Detecting Gears and Dojo Offline
Tagged dojo, dojo-offline-toolkit, google-gears, local-storage
I was wondering if I could sniff whether or not a visitor has the Dojo Offline Toolkit or Google Gears installed. So I took a dive in their code and I came up with the following.
// Detect Google Gears.
try{
window.gears = !!(typeof GearsFactory != 'undefined' || navigator.mimeTypes['application/x-googlegears'] || new ActiveXObject(’Gears.Factory’));
}catch(e){}
// Detect Dojo Offline.
var head = document.getElementsByTagName(’head’)[0];
var script = document.createElement(’script’);
script.setAttribute(’src’, ‘http://localhost:8123/polipo/offline’);
window.offlineCacheCallback = function(name, results){
head = script = null;
window.djoffline = true;
};
head.appendChild(script);
// Use a timeout because IE isn’t finished
// with dojo on the window.onload event.
setTimeout(function(){
alert(’gears: ‘ + window.gears);
alert(’dojo offline: ‘ + window.djoffline);
},1000);
To see this working, go visit the example page. To detect Google Gears is quite obvious. Just check if some variables exist. To detect a Dojo Offline installation, we to insert a script tag in the html head. The script tags’ src attribute points to some localhost service called Polipo, a caching web proxy Dojo Offline is built on.
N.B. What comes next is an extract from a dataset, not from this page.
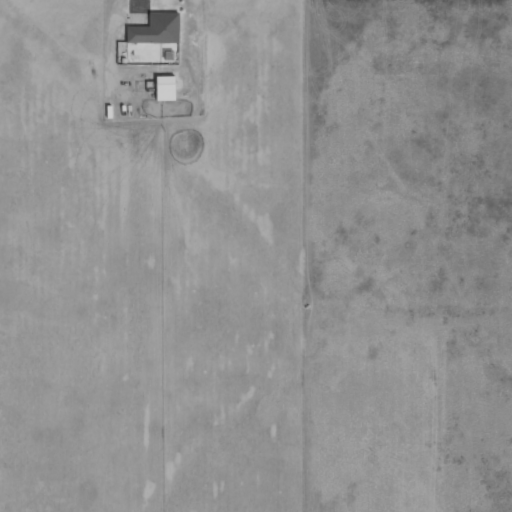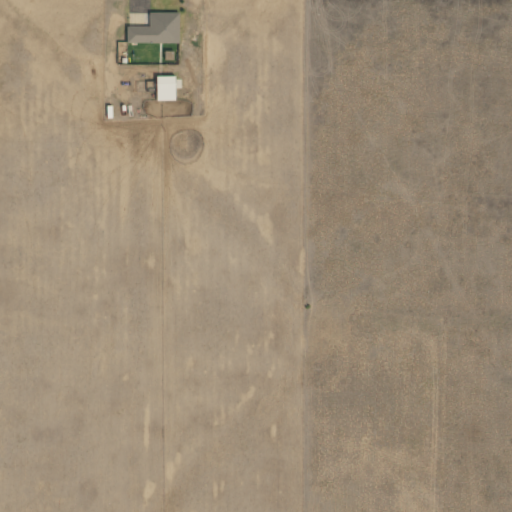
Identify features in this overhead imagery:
building: (159, 30)
building: (168, 88)
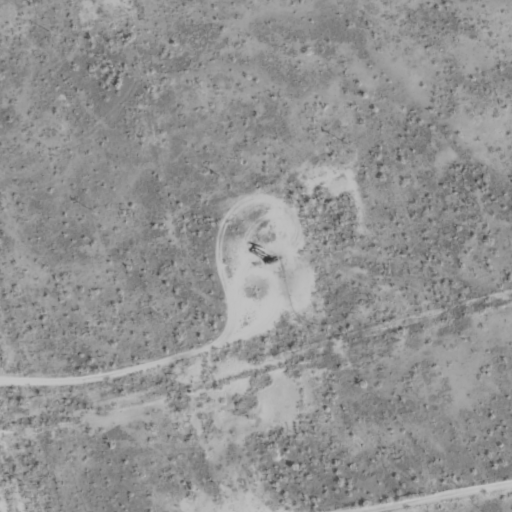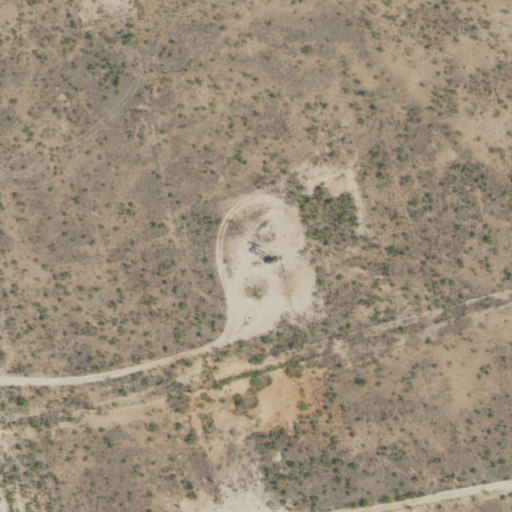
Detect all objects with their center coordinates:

When the service exists, it’ll call the window.offlineCacheCallback function. So when that function is called, we know Dojo Offline is installed and running.
Other engines?
I also tried to sniff Adobe Air, the former Adobe Appollo, but I couldn’t find a way to do this. I don’t think it’s possible to do this through javascript (only through flash/actionscript). Another client side storage provider is Microsoft Silverlight. I didn’t do any research on this one, because I couldn’t get any examples running.
Cool post and code! One thing — we have ported Dojo Offline to use the Google Gears runtime instead of the Dojo Offline runtime, keeping our old APIs and adding some new ones. Expect to see a download this week.